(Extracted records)

========================

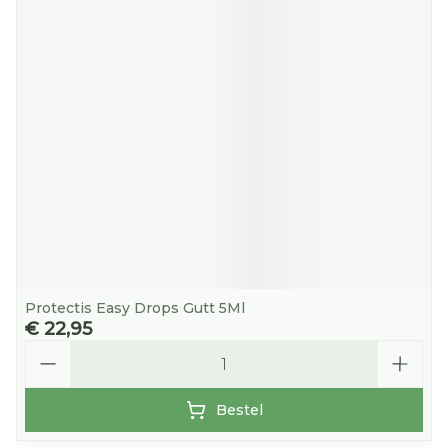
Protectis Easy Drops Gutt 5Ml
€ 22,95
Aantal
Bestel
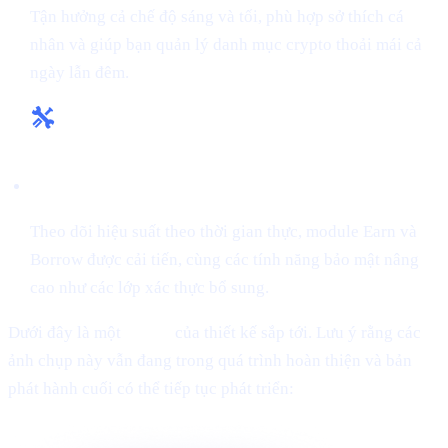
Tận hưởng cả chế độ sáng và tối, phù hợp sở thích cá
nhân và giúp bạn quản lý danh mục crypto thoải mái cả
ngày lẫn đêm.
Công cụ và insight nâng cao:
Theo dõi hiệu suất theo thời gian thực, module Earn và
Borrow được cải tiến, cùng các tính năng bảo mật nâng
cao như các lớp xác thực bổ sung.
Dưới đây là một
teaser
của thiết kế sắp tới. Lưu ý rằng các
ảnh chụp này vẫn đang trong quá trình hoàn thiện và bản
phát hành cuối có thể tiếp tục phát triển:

========================

_Exercise requirements:_ From the line holding "cao như các lớp xác thực bổ sung." to the last line of the data above, copy every line exactly and include nothing more.

_Written reply:_
cao như các lớp xác thực bổ sung.
Dưới đây là một
teaser
của thiết kế sắp tới. Lưu ý rằng các
ảnh chụp này vẫn đang trong quá trình hoàn thiện và bản
phát hành cuối có thể tiếp tục phát triển:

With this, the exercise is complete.